The Mystery of China’s Gold Reserves
It is being reported by multiple media outlets that last week the People’s Bank of China published figures on its Gold reserves for the first time since 2009. The official Gold reserves now stand at 1,658 metric tons, as of June.
For those of you who have been following this development, you’ll know that this figure is quite a bit lower than what has been estimated by many experts. China announced back in 2009 that its Gold reserves were 1,054 metric tons. The 57% jump since 2009 is a small increase when you consider the reports of Chinese Gold buying in the last few years.
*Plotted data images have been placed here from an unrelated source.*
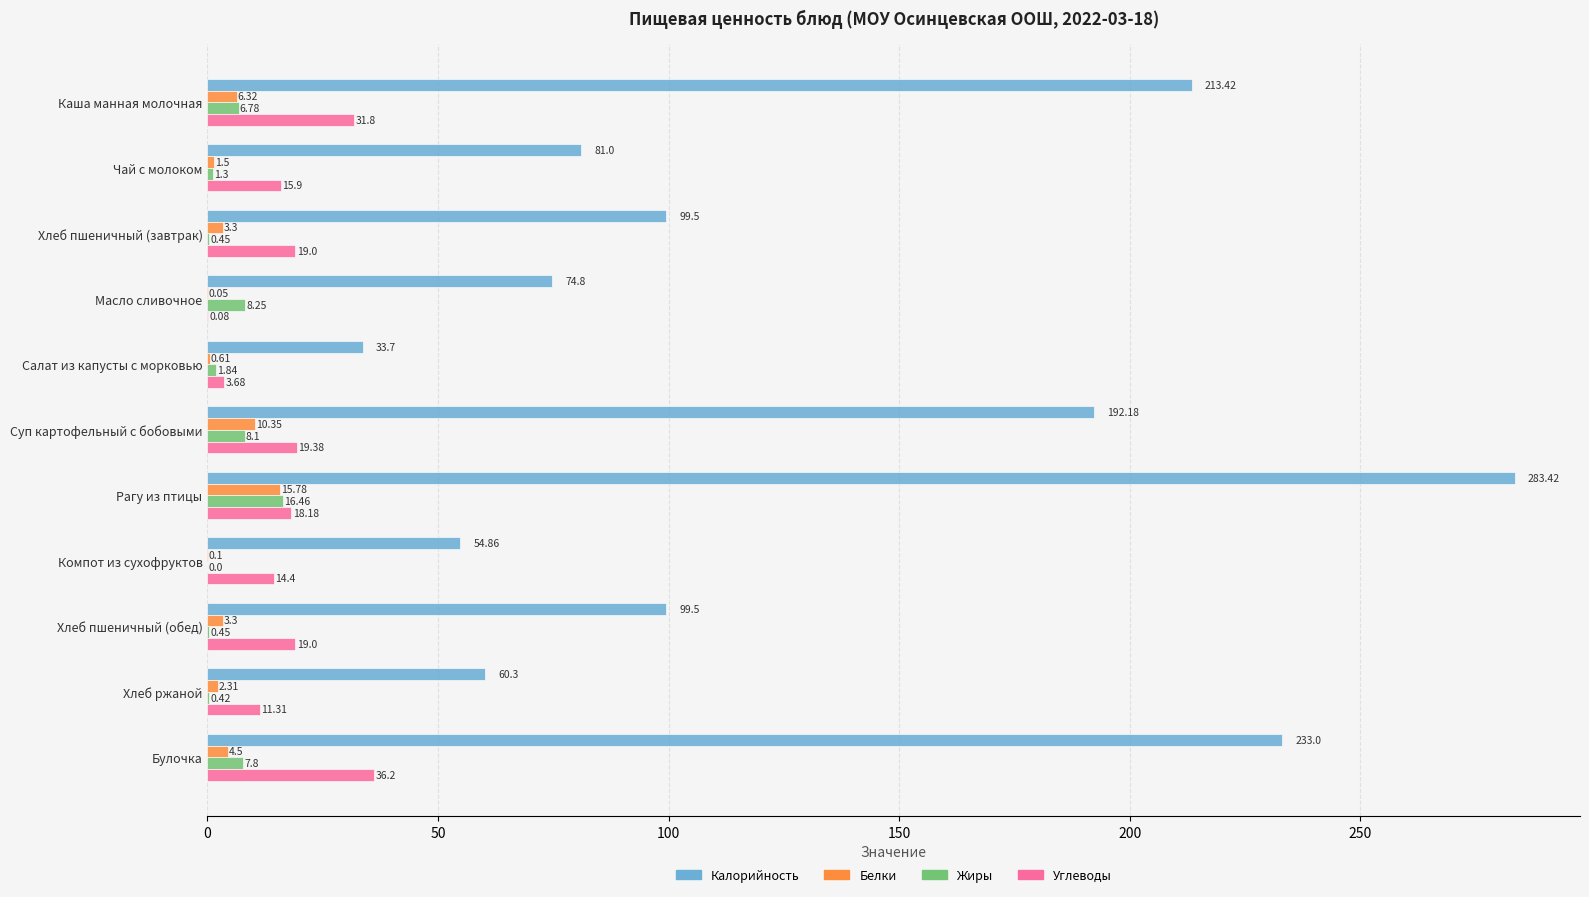

Which category has the highest value in the Углеводы series?

Булочка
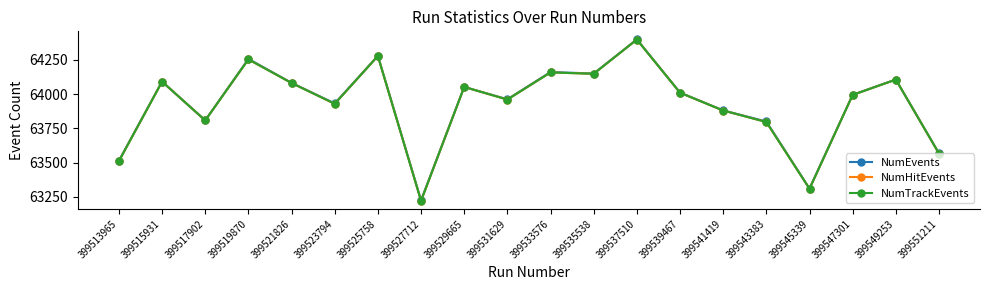

The NumEvents series shows 100032 at 399541419. True or false?

False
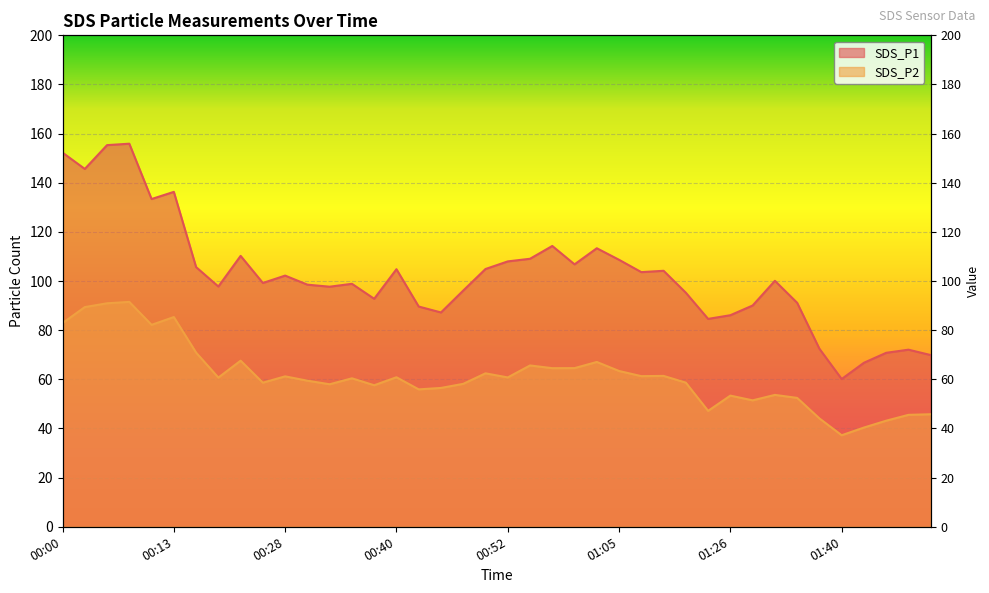

What are all the series names shown in the legend?

SDS_P1, SDS_P2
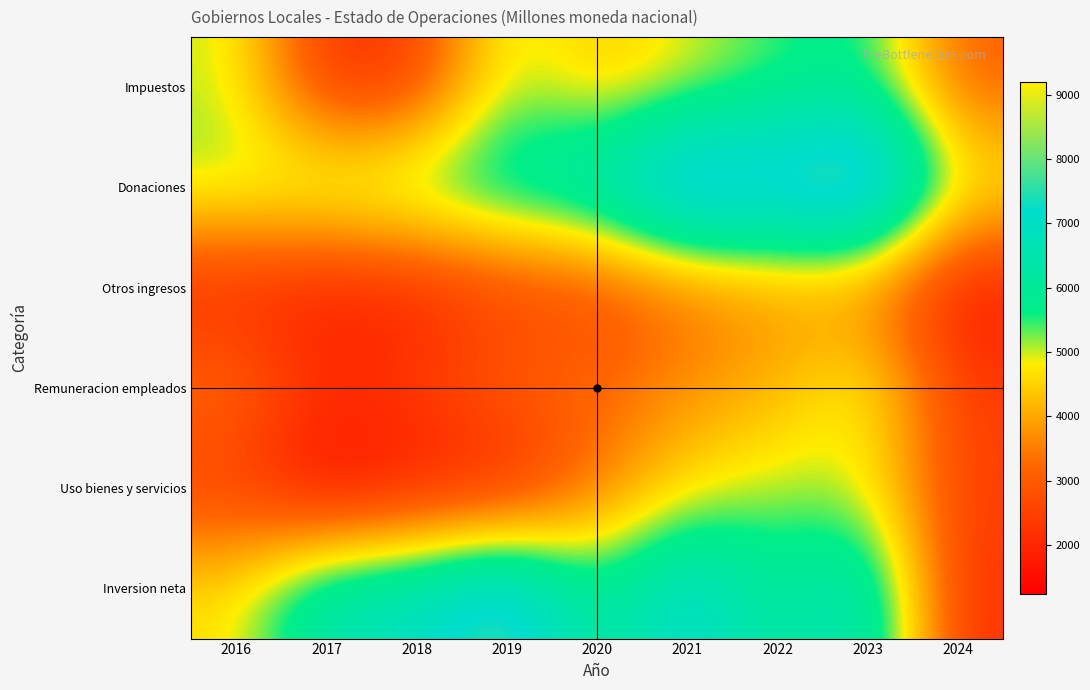

Count the number of categories in the chart.

9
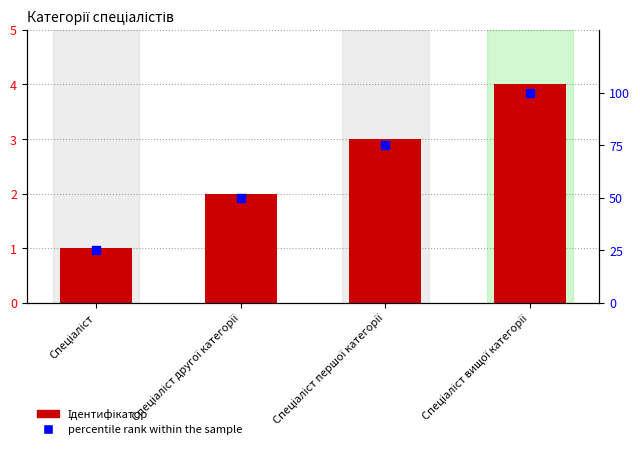

What are all the series names shown in the legend?

Ідентифікатор, percentile rank within the sample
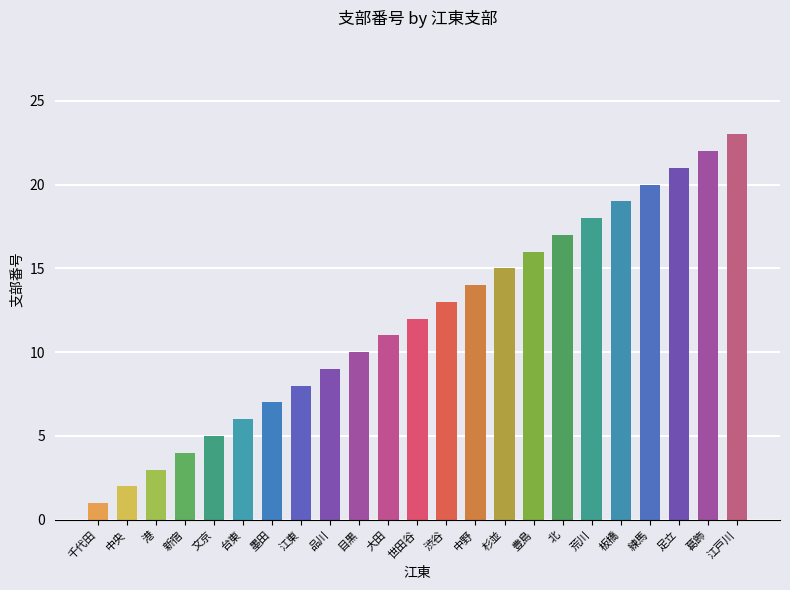

Which label corresponds to the smallest value in the chart?

千代田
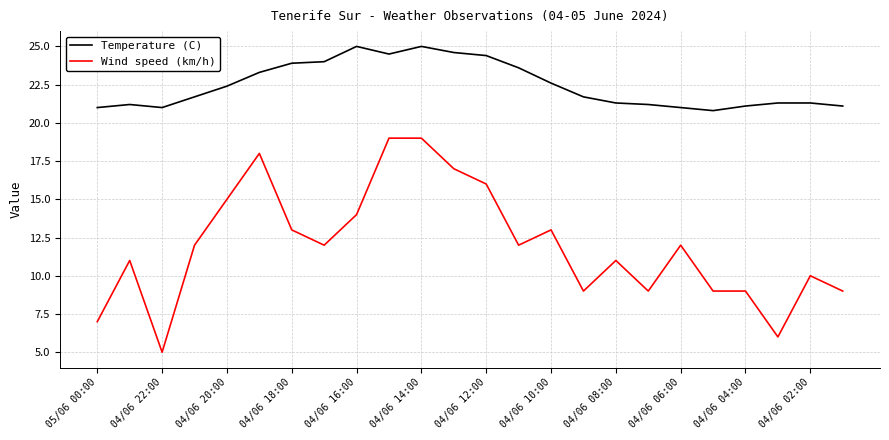

True or false: Wind speed (km/h) and Temperature (C) cross at least once.

False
Even Bloomberg Intelligence this year estimated that Gold reserves could triple to 3,500 tones based on domestic output, and China Gold Association and trade figures. (Source: Bloomberg: 2015 July 17th)
Some analyst are suggesting that one of the reasons for Gold’s plunge on Monday was due to the market being disappointed at the low Gold reserve number from China.
What the Experts are Saying
Since this figure was reported on Friday of last week, we have looked into some of the possible explanations of why the number came in lower than many were expecting.
Below is a link to an interview with Jim Rickards, who wrote the book “Currency Wars” and the “Death of Money”. Mr. Rickards maintains that data such as mining output from China as well as Hong Kong imports suggest that China has more like 3,000 to 4,000 tons of Gold. The video is about 3 minutes long and provides a good perspective on why China has more Gold than reported
Another perspective was recently offered by Frank Homes, CEO of US Global Investors, who was interviewed by Kitco news on July 20th. In the interview Mr. Homes said that:
- The World Gold Council worked out years ago an important agreement. There lots of Dollar cost averaging through the banking system by the Chinese people buying a gram of Gold every paycheck. That is millions and millions of ounces. (Source: Kitco 2015 July 20th)
The retail Gold demand from millions of Chinese people is not likely a part of the reserve number.
Do not read to much into the China official Gold reserve number. The China Gold story has a long way to go.